Extrait du texte ::
····················
L’abordage de la Ville-du-Havre, par le Loch-Earn, survenu après le sinistre du North-Fleet, après tant d’autres, a vivement surexcité l’opinion publique. Ce que l’on s’est demandé tout d’abord, c’est, si dans le recueil des lois internationales, il n’y en avait pas qui prévît et dût empêcher de tels désastres, et l’on a trouvé la convention de 1862. À cette époque, en effet, la France, l’Angleterre, émues des nombreuses rencontres suivies de sinistres, dont les océans, chaque jour plus sillonnés, étaient le sombre théâtre, ont rédigé en commun une série de règles, qui ont aujourd’hui force de loi sur toutes les mers, les autres puissances maritimes les ayant adoptées à leur tour.

Rédigés par des hommes choisis et expérimentés, il semblerait que ces règles dussent être infaillibles : elles ne le furent malheureusement pas ; aussi en Angleterre, dans le Parlement et dans la Presse, elles ont été l’objet de critiques nombreuses, critiques qui ont trouvé de l’écho en France bien avant les deux sinistres dont l’humanité est encore si péniblement affectée.

Le principal argument mis en avant par les adversaires de la convention internationale de 1862, c’est que le nombre des abordages va toujours croissant depuis l’adoption des nouvelles règles de route. Nous croyons qu’on s’avance beaucoup en produisant une semblable affirmation, car il n’y a pas de catalogue général des naufrages remontant à plus de quinze ou seize ans, et ceux qui ont la prétention d’en dresser le bilan pour cette période ne méritent aucune confiance.
····················
Jeu de données ::
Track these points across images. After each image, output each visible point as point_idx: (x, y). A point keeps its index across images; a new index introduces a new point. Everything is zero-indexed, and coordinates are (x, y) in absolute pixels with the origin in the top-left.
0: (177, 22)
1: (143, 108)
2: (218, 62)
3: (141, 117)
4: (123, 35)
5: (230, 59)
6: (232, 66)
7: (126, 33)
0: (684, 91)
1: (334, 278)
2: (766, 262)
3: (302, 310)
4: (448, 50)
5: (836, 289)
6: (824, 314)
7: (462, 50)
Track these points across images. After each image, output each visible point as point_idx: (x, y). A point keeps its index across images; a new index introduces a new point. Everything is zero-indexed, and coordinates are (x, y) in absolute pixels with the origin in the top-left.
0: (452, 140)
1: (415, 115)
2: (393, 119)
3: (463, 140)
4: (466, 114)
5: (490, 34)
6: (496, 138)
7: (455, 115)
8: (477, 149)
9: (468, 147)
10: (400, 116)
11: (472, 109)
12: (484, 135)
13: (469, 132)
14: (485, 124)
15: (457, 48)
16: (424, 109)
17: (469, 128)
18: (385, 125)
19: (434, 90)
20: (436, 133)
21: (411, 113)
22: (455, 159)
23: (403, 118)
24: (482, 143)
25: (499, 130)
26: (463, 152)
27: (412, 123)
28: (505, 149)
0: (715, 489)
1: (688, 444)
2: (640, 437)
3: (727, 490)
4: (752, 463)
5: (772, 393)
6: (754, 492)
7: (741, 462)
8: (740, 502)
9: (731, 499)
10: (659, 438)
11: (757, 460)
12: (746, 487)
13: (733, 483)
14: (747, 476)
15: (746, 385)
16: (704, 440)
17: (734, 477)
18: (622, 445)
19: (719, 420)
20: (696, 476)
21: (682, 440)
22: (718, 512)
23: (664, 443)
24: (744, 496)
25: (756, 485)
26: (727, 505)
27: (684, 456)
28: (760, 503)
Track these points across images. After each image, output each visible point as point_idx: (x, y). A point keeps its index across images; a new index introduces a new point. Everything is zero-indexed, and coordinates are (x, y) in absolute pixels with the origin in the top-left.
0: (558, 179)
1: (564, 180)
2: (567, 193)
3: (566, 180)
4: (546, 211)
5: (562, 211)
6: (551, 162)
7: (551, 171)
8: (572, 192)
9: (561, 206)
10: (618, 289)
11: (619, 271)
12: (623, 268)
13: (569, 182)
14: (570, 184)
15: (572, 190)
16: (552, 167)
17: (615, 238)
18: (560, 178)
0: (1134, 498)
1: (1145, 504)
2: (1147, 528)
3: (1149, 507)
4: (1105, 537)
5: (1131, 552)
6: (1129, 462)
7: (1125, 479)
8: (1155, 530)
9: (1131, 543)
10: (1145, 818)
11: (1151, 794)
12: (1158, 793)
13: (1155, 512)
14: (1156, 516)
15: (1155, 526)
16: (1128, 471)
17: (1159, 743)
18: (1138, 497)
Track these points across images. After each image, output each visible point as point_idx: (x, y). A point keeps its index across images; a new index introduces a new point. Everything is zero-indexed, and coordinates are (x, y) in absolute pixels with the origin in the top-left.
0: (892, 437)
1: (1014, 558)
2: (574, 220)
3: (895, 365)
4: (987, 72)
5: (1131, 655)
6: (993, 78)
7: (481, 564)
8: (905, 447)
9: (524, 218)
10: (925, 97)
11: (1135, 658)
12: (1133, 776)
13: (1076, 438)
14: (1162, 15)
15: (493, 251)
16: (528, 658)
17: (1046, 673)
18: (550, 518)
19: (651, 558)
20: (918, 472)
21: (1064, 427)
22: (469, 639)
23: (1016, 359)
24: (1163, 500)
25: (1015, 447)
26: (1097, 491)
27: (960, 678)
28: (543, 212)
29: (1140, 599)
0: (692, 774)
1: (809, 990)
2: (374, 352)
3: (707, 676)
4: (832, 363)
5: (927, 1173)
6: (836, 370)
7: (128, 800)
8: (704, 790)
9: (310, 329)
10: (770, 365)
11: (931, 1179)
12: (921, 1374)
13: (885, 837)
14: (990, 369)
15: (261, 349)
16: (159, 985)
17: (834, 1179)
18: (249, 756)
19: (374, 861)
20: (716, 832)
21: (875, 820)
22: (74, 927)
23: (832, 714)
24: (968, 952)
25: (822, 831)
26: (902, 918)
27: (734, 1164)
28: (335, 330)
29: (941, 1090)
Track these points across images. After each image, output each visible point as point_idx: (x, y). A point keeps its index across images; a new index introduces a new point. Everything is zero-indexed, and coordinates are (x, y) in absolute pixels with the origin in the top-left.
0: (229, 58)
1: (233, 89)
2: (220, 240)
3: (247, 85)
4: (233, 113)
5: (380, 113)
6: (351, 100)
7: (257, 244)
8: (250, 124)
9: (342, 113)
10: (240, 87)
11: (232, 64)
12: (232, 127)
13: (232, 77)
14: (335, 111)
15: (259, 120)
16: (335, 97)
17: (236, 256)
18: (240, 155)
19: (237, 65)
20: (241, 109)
····················
Consigne :: Reprenez le passage de l'extrait sur les abordages en mer en commençant à « Le principal argument » et en terminant à « méritent aucune confiance. », puis remplacez-y « abordages » par « collisions », s'il vous plaît. Les données n'ont ici aucune utilité.

Réponse finale ::
Le principal argument mis en avant par les adversaires de la convention internationale de 1862, c’est que le nombre des collisions va toujours croissant depuis l’adoption des nouvelles règles de route. Nous croyons qu’on s’avance beaucoup en produisant une semblable affirmation, car il n’y a pas de catalogue général des naufrages remontant à plus de quinze ou seize ans, et ceux qui ont la prétention d’en dresser le bilan pour cette période ne méritent aucune confiance.